» DIRECTIVE:
Check each statement against the forum post on principal components regression. Answer yes or no, and quote the post's deciding words exactly.
1. The post names MPLUS as one example of structural equation modeling software.
2. If the principal components analysis used 31 variables, the post says N should be 50.
3. The post warns that the largest components may not be the ones related to the dependent variable.

» TEXT BLOCK:
Posted by Mike on Aug 26, 2014; 5:09pm
URL: http://spssx-discussion.165.s1.nabble.com/Principal-components-analysis-regression-tp5727080p5727081.html

A few questions:

(1) You say you have "a survey of 50 states" -- does this mean you have
N= 50 (e.g., mean values for each state) or do you have N for each state
and Total N is sum of these?

(2) Was the principal components analysis done on 31 variables?  If so,
your answer to (1) becomes very important (it should not be N=50).

(3) You might consider recoding your variables to use a scale of
increasing
"degree of control", for example: 0=no control, 1=partial control, 2=
total control.
Consider calculating polychoric correlations among the variables
(recoded
or not but they will give opposite results) if you meet the assumptions
(e.g.,
underlying normal distribution for each variable).  Consider doing a
factor
analysis on the polychoric correlations.  If this is unfamiliar to you,
take a
look at the literature on this.  One starting point is the following
article:

Flora, D. B., LaBrish, C., & Chalmers, R. P. (2012). Old and new ideas
for
data screening and assumption testing for exploratory and confirmatory
factor analysis. Frontiers in psychology, 3.
Available at:
http://www.ncbi.nlm.nih.gov/pmc/articles/PMC3290828/

NOTE:  Assuming you use something like MPLUS or other structural
equation
modeling (SEM) software and if you have a good factor model for the
polychoric
correlations, you can add your "dependent variable" into the analysis
and
regress it on derived factors/latent variables (which is what you're
sort of
trying to do with the principal components regression, sort of).

(4)  If you stick with a form of principal components regression, I
would
suggest you first take a look at the simple Pearson r between your
dependent
variable and the *all* of the component scores.  Why all instead of the
first
largest?  Because research using this technique shows that it could be
that
the largest components are not related to the dependent variable but
some
smaller ones are.  For more on this point, see:

Jolliffe, I. T. (1982). A note on the use of principal components in
regression.
Applied Statistics, 300-303.
and
Hadi, A. S., & Ling, R. F. (1998). Some cautionary notes on the use of
principal
components regression. The American Statistician, 52(1), 15-19.

» PROVIDED MATERIAL:

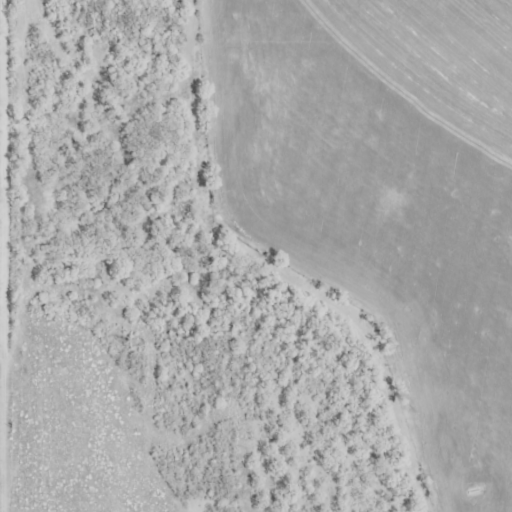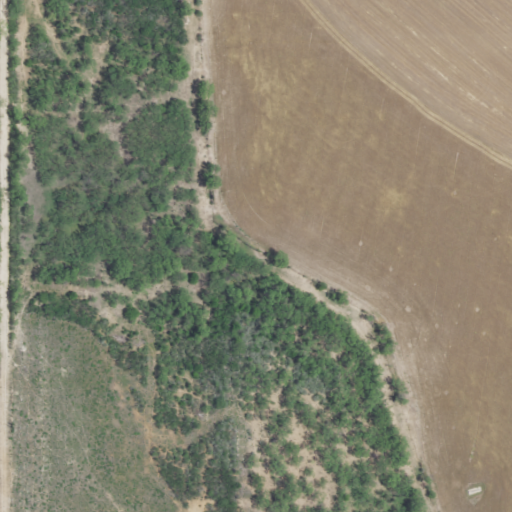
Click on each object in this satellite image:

» ANSWER TO THIS PROBLEM:
1. Yes: "Assuming you use something like MPLUS or other structural"
2. No: "it should not be N=50"
3. Yes: "the largest components are not related to the dependent variable"